TEXT SEGMENT
Anthropometric measurements are part of regular children’s care and are usually performed by pediatricians, midwives or other staff members of school health services. Registered data could help providers determine if a child is growing properly and can indicate when the child’s health and well-being are at risk. To evaluate the individual, registered data can serve as a comparison to (national) databases, which are generated from national(wide) surveys and measurements of the same cohorts regarding gender and age. These data are usually presented in tables or in age-growth charts.
Two of the most important health indicators for children that are regularly measured include their individual growth patterns (weight and height) together with BMI (Body Mass Index). It is a simple weight-for-height index that provides the most useful population-level measure of overweight and obesity worldwide, as it is the same for both sexes and for all ages, including children [5,6,7].
According to a professional consensus, children two years of age or older with a BMI between the 85th and 94th percentile on age-growth charts are considered overweight, while children with a BMI higher than the 95th percentile are considered obese [8,9,10]. The BMI z-score is a quantitative measure of the deviation of a specific BMI percentile from the mean of that population. A positive z-score indicates that a child is heavier, while in the case of a negative z-score, a child is lighter than the mean. Thus, a z-score can compare the BMI of a given child to the BMI distribution for a population of children of the same age and sex [4,11].
Available national databases of the child populations are often outdated or do not always provide appropriate representatives. In recent decades there was a shift in the anthropometric parameters of children, which was caused by the “acceleration” of their growth, which closely depended on their changes in living conditions, improved nutrition and other socio-economic circumstances. One of the most used databases was published 20 years ago, based on data from six different countries [12].
The Feel4Diabetes Project was a large school- and community-based study that aimed to promote a healthy lifestyle, including healthy eating and increased physical activity, in order to alleviate obesity and obesity-related metabolic risk factors in families at risk for Type-2 Diabetes (T2D) in Europe. The project ran between 2014 and 2019, and the actual program implementation had a total duration of two years (2016–2018) [13]. The Feel4Diabetes Project, founded by the European Commission, offered an excellent option to register anthropometric parameters: firstly, to measure a high number of children and, secondly, to make a comparison between populations measured in the six participating countries (Belgium, Bulgaria, Greece, Finland, Hungary and Spain) [14,15].
2. Aim
The current study aimed to present data of the anthropometric parameters of children in the six participating countries over a period of two years and compare national trends.

SOURCE INFORMATION
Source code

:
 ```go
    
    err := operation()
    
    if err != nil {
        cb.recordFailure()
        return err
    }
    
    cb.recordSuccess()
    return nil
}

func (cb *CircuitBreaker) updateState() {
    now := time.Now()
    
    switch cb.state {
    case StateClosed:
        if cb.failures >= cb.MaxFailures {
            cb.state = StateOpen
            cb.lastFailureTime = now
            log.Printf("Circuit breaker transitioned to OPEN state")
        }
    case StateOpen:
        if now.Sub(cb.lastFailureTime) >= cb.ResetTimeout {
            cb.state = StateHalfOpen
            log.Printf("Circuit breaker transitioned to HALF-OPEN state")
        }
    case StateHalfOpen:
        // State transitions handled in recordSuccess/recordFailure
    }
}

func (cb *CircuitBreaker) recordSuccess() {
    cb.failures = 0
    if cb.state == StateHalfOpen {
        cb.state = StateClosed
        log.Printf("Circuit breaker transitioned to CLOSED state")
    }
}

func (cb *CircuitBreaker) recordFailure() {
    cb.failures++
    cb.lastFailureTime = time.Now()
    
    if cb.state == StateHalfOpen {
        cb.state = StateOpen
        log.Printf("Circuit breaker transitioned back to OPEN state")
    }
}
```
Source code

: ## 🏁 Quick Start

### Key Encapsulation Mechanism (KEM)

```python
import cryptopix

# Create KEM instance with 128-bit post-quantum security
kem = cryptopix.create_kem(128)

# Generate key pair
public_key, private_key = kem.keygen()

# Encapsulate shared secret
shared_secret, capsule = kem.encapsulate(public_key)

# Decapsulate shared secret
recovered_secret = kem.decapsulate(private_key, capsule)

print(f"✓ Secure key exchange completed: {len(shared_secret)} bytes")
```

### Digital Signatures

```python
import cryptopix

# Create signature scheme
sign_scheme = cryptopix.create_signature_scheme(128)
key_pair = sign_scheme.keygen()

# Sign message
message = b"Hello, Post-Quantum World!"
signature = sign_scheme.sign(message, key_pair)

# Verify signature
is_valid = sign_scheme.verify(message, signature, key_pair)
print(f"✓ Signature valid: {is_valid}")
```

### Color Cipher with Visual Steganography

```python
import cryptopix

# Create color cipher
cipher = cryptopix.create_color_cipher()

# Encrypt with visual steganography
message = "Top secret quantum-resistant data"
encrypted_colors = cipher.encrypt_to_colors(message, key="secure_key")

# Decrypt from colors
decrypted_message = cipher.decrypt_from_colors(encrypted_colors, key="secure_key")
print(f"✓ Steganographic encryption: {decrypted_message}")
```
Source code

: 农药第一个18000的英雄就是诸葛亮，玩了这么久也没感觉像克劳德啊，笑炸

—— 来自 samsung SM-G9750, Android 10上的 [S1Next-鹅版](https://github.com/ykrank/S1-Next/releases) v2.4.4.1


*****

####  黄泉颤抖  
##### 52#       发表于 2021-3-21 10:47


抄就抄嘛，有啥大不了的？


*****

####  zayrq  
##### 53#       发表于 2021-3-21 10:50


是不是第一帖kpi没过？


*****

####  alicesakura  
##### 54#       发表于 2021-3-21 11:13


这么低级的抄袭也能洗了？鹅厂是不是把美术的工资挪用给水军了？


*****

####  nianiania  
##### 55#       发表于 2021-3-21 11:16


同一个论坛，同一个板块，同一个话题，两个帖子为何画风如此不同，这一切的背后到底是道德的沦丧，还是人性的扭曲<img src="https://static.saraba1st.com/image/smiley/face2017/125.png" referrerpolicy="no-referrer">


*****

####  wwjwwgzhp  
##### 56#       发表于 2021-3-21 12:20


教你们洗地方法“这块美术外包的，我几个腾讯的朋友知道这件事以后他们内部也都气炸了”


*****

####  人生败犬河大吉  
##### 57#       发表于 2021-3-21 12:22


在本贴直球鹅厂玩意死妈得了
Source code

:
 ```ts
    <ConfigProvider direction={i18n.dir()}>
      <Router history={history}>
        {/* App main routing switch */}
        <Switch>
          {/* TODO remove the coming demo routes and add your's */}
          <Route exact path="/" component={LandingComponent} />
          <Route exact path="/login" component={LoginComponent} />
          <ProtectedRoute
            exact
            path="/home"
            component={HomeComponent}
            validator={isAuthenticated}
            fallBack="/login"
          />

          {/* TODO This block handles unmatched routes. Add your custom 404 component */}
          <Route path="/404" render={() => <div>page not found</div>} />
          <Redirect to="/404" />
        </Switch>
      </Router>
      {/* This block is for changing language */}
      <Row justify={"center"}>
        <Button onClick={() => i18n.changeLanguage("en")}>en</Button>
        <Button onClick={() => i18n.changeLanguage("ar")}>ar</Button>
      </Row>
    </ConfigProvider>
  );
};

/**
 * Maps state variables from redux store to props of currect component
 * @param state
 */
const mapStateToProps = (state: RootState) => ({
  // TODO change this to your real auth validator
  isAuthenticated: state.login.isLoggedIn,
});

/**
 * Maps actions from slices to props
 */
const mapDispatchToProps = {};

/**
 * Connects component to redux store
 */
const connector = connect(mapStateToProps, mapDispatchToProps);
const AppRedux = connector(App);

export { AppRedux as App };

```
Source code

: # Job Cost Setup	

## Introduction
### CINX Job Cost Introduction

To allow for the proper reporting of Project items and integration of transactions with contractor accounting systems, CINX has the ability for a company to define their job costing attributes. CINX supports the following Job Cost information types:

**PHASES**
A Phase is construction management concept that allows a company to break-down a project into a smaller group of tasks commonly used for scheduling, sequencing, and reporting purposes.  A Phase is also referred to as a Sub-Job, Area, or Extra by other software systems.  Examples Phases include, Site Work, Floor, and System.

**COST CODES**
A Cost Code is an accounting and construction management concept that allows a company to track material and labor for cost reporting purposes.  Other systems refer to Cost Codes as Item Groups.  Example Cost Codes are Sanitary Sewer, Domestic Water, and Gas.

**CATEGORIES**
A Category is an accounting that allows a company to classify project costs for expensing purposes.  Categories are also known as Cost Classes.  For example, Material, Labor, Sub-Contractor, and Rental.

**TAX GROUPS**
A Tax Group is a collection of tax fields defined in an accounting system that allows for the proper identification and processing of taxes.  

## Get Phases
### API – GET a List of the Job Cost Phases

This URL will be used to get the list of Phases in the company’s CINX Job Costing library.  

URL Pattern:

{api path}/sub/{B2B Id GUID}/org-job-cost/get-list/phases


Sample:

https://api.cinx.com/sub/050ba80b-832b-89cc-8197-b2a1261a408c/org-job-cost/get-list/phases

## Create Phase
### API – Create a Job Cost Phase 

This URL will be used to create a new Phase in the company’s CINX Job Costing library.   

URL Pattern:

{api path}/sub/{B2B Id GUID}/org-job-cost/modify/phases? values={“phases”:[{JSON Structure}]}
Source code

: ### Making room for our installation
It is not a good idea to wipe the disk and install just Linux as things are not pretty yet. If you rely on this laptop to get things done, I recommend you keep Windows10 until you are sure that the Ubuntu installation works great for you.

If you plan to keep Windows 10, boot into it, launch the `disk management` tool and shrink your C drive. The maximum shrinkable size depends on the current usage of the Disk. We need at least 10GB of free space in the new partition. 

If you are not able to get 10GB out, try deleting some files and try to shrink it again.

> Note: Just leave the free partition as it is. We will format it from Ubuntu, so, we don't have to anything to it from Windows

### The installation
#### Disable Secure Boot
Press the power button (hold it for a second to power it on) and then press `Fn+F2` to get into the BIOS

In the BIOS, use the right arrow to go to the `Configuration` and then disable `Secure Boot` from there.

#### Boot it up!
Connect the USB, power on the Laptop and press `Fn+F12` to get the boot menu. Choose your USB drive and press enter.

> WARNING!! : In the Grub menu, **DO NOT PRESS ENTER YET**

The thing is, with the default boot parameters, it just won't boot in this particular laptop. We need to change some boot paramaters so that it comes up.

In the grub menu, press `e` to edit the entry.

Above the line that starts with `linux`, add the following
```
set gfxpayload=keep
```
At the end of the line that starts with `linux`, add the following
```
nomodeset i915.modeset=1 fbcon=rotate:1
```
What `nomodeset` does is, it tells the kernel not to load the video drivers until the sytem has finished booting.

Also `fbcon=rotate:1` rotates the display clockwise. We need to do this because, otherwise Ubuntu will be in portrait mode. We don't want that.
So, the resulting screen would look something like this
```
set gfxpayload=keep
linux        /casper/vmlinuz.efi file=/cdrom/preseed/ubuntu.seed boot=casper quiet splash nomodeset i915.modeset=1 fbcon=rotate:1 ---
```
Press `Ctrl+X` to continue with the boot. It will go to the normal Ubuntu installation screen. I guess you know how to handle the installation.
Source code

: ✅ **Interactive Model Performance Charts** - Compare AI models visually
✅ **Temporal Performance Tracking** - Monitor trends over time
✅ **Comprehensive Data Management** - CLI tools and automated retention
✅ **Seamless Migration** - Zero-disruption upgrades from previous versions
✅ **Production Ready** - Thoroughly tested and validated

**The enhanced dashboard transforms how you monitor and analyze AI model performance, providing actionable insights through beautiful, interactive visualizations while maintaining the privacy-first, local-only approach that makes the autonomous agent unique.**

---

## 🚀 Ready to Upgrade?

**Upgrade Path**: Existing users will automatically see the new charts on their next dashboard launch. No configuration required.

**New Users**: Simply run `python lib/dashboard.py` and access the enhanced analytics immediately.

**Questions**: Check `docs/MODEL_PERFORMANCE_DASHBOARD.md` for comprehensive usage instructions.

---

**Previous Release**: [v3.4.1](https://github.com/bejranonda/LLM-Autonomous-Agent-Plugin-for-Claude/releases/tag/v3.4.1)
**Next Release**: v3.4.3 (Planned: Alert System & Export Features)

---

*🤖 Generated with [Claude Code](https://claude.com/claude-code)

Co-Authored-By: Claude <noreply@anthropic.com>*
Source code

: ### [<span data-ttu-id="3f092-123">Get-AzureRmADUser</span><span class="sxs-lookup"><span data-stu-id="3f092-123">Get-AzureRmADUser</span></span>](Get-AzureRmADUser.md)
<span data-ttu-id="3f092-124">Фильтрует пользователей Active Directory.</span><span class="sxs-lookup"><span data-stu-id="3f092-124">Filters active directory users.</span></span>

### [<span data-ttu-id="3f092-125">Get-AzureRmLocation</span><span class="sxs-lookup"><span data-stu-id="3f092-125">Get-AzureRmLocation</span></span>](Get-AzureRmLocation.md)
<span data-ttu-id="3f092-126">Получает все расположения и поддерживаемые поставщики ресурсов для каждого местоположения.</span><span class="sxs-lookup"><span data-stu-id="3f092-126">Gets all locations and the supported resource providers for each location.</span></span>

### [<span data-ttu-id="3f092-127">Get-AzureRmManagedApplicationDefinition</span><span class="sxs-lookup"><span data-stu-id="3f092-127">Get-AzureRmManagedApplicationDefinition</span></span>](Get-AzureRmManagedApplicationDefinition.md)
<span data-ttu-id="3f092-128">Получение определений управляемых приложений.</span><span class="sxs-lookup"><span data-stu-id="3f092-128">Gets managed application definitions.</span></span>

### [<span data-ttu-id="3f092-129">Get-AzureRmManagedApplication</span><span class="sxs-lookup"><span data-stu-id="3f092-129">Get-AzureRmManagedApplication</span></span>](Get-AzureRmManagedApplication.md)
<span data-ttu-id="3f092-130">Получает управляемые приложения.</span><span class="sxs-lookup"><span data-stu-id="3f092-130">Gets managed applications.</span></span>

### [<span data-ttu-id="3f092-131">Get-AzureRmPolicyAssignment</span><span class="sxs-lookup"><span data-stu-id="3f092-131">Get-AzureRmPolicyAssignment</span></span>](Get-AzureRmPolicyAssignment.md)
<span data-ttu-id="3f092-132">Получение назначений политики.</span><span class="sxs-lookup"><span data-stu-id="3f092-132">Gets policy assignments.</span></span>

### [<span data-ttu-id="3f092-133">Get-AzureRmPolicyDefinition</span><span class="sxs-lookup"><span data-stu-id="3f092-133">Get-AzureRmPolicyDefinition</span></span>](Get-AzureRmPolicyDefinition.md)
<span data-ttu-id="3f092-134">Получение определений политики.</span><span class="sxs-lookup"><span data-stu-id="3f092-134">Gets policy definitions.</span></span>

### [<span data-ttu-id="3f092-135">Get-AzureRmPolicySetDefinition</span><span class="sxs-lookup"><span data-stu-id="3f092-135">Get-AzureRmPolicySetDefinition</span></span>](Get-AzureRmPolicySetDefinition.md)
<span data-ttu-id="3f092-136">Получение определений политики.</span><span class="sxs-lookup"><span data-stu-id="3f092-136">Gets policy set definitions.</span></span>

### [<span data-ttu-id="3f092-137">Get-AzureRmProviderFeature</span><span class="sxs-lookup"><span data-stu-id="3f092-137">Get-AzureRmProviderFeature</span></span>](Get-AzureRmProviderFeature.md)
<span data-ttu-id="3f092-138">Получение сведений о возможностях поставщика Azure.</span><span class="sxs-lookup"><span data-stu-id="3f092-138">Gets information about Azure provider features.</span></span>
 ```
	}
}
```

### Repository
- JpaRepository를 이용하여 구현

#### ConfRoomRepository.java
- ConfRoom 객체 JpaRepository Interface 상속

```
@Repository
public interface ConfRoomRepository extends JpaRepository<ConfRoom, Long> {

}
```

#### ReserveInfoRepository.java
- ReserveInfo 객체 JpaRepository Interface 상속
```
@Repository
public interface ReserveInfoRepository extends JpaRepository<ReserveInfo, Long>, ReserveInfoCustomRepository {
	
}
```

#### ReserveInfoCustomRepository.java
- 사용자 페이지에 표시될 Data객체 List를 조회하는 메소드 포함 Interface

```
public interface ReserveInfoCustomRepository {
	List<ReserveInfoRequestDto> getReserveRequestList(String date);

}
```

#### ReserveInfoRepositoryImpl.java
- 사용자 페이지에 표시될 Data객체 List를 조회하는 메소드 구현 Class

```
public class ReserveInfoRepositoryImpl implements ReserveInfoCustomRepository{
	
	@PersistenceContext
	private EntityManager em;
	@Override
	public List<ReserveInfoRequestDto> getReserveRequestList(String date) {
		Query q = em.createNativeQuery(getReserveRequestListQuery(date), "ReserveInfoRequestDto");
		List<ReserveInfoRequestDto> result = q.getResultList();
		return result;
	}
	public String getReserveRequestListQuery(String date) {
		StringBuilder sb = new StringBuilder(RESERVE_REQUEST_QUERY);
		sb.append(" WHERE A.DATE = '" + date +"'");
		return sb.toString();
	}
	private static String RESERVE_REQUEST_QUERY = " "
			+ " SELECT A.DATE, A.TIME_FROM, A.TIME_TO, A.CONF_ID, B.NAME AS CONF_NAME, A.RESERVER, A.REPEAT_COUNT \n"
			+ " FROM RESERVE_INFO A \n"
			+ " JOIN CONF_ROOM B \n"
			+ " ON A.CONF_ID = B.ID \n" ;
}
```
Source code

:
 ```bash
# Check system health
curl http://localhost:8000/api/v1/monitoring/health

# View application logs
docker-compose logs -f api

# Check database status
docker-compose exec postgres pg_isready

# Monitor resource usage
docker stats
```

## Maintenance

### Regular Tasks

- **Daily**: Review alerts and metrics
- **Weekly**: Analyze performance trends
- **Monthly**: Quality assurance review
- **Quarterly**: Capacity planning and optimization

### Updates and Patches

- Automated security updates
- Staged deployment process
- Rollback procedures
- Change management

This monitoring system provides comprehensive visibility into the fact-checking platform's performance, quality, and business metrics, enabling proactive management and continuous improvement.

DIRECTIONS
1. In the passage on children's anthropometric measurements, which six countries took part in the Feel4Diabetes Project?
2. Summarize the passage on children's anthropometric measurements in two sentences.
3. From the passage on children's anthropometric measurements, extract the text between "The Feel4Diabetes Project was" and "and Spain) [14,15].", inclusive.

SOLUTIONS TO THE TASKS
1. Belgium, Bulgaria, Greece, Finland, Hungary and Spain.

2. Children's growth and BMI are measured routinely and compared with national databases to judge their health, but those databases are often outdated or unrepresentative because children's growth has accelerated in recent decades. The study used data from the Feel4Diabetes Project, which ran in six European countries, to present children's anthropometric parameters over two years and compare national trends.

3.
The Feel4Diabetes Project was a large school- and community-based study that aimed to promote a healthy lifestyle, including healthy eating and increased physical activity, in order to alleviate obesity and obesity-related metabolic risk factors in families at risk for Type-2 Diabetes (T2D) in Europe. The project ran between 2014 and 2019, and the actual program implementation had a total duration of two years (2016–2018) [13]. The Feel4Diabetes Project, founded by the European Commission, offered an excellent option to register anthropometric parameters: firstly, to measure a high number of children and, secondly, to make a comparison between populations measured in the six participating countries (Belgium, Bulgaria, Greece, Finland, Hungary and Spain) [14,15].